Dopo la fine dell’università arrivano i primi colloqui di lavoro e poi il primo giorno di lavoro.
Stress su stress e le nuvole continuano a crescere sopra le loro teste.
Posizionamento costante, adattamento costante, preparazione costante del cervello: è molto faticoso e stressante.
In questo caso, non c’è un genitore che sostenga, appoggi o protegga in diverse situazioni. In questo caso, l’ADHDer è già esposto come un bersaglio, “non protetto” dal mondo in generale.
Prima dell’università
Considerazione e riflessione! È importante che i giovani adulti si vedano nella carriera che hanno scelto tra 5 anni!

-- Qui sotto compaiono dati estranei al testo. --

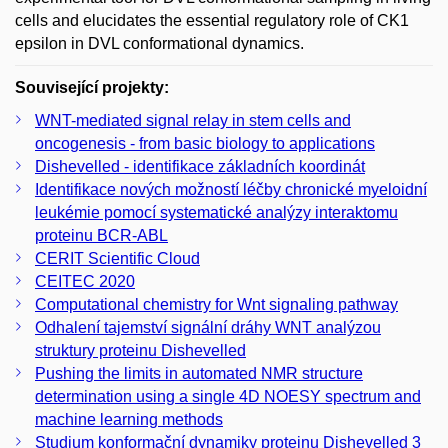
cells and elucidates the essential regulatory role of CK1
epsilon in DVL conformational dynamics.
Související projekty:
WNT-mediated signal relay in stem cells and
oncogenesis - from basic biology to applications
Dishevelled - identifikace základních koordinát
Identifikace nových možností léčby chronické myeloidní
leukémie pomocí systematické analýzy interaktomu
proteinu BCR-ABL
CERIT Scientific Cloud
CEITEC 2020
Computational chemistry for Wnt signaling pathway
Odhalení tajemství signální dráhy WNT analýzou
struktury proteinu Dishevelled
Pushing the limits in automated NMR structure
determination using a single 4D NOESY spectrum and
machine learning methods
Studium konformační dynamiky proteinu Dishevelled 3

- A quale università iscriversi?
- Quale carriera scegliere?
Università
- Chiedere di sostenere un esame separatamente dagli altri
- Avere un’area d’esame privata e tranquilla, lontana dai tuoi coetanei
- Registrare le lezioni in modo da poterle riascoltare quando si vuole
- Suddividete gli esami in sezioni più piccole: questo vi aiuterà a concentrarvi.

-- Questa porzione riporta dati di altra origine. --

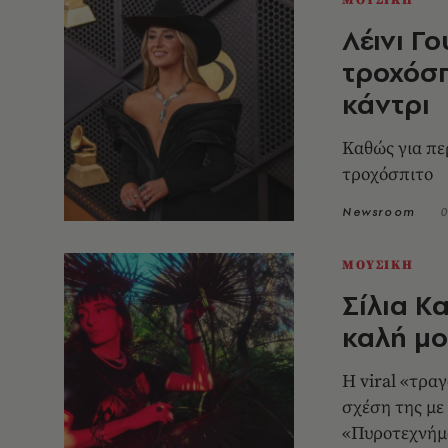
Λέινι Γ
τροχόσπ
κάντρι
Kαθώς για πε
τροχόσπιτο
Newsroom
0
ΜΟΥΣΙΚΗ
Σίλια Κ
καλή μο
Η viral «τραγ
σχέση της με 
«Πυροτεχνήμ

- All’inizio di ogni semestre, raccogliete il materiale didattico, mettete i compiti in un calendario centrale e controllateli durante il semestre.
- Quando sono gli esami principali?
- Quando ci sono gli esami intermedi?
- Quando ci sono le consegne?
- Quando c’è il periodo di ammissione alle materie?
- Come si inseriscono le feste e la vita sociale nel campus?
È essenziale creare una struttura per gestire il tempo e la vita!
Compiti noiosi e difficili, grandi progetti, vanno sempre suddivisi in piccoli passi. Questi passi devono essere realizzabili sia in termini di tempo che di energia.
Fate sempre delle piccole pause nell’apprendimento e non dimenticate di premiarvi. Un po’ di cioccolato è sempre gradito 🙂
Al lavoro
Chiedere la possibilità di telelavoro occasionale
Preparare un diario di avanzamento del lavoro con tanti piccoli punti di controllo.
Gli orari di sonno e di veglia predefiniti e stabiliti sono molto importanti. L’ADHD ha bisogno di routine quotidiane predefinite e stabilite!
L’esercizio fisico quotidiano è importante!
Cosa è più importante!
Trovare ciò che vi rende davvero felici! Una volta trovato, cercate di dedicare più tempo a questa felicità. Questo aiuterà a bilanciare l’auto-ricompensa e a concentrarsi e a svolgere più facilmente i compiti “noiosi”.